Alex Tabarrao's brother Nicholas is guest blogging over at Marginal Revolution. His first post is quite interesting. I recommend it along with the long comments section that follows. Nicholas writes:

One interesting thing that I've always found about the film business from an economic point of view is that unlike in any other business I can think of, the cost of manufacturing the product has no affect on the purchase cost to the consumer. For example Honda can make a cheaper car with less features and cheaper finishes than BMW without losing all of their customers to the superior car because they sell their product for less. You spend less to make something, you charge less for it. Makes complete and obvious sense. Not so in the film business. I am an independent film producer and I make films that typically cost somewhere between $5M and $10M. But when I make, say, an $8M film it has to compete at the same price level as the studios' $80M or $100M film. It costs the consumer the same $12 at the multiplex (and whatever it costs to rent a DVD from Blockbuster these days) for either film. There is no price advantage to the consumer for choosing to see a less expensive film. This naturally makes it terribly difficult for smaller films to find an audience. I find this quite fascinating and I can't readily think of another industry like it.

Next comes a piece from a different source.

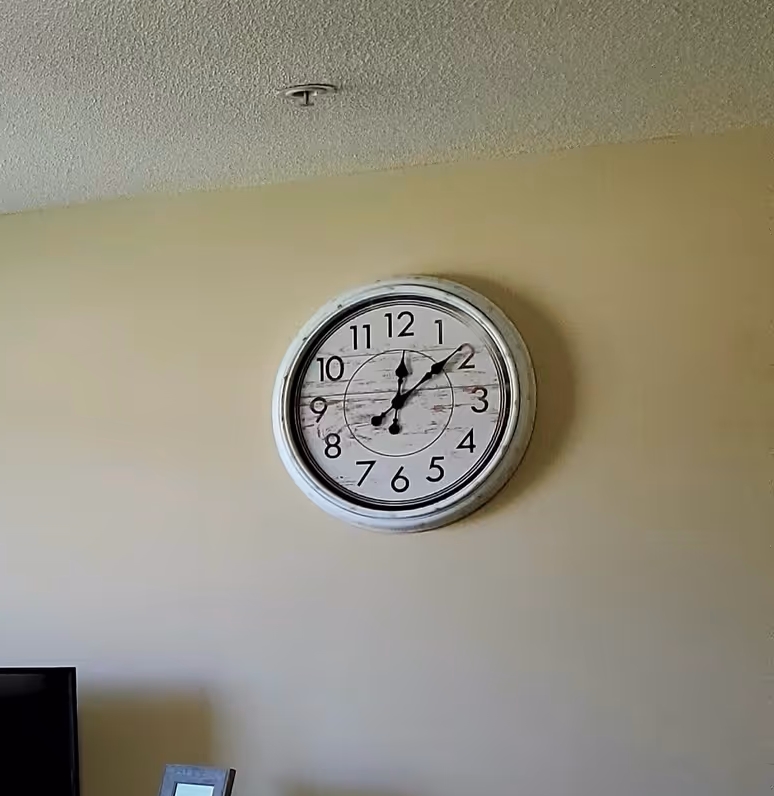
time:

There are a couple of things to point out here. One is I think he is confusing the idea that production cost is directly correlated with price. It's not. Price is a function of supply a demand, an equilibrium in which cost in various forms is a major variable in ultimately determining that price. Prices, really, are just information. So if costs a lot to make something, he's right, most likely you are going to demand more to compensate for you producing it. But levels of demand and profit models (volume vs margin) have more influence in the long-run.

More practically speaking is how theaters make money. Relatively little profit is earned from ticket sales. Instead concession sales are the real moneymakers. So it makes sense that a theater manager would try and maximize the volume of customers by trading off ticket sale profits for increased concessions revenue.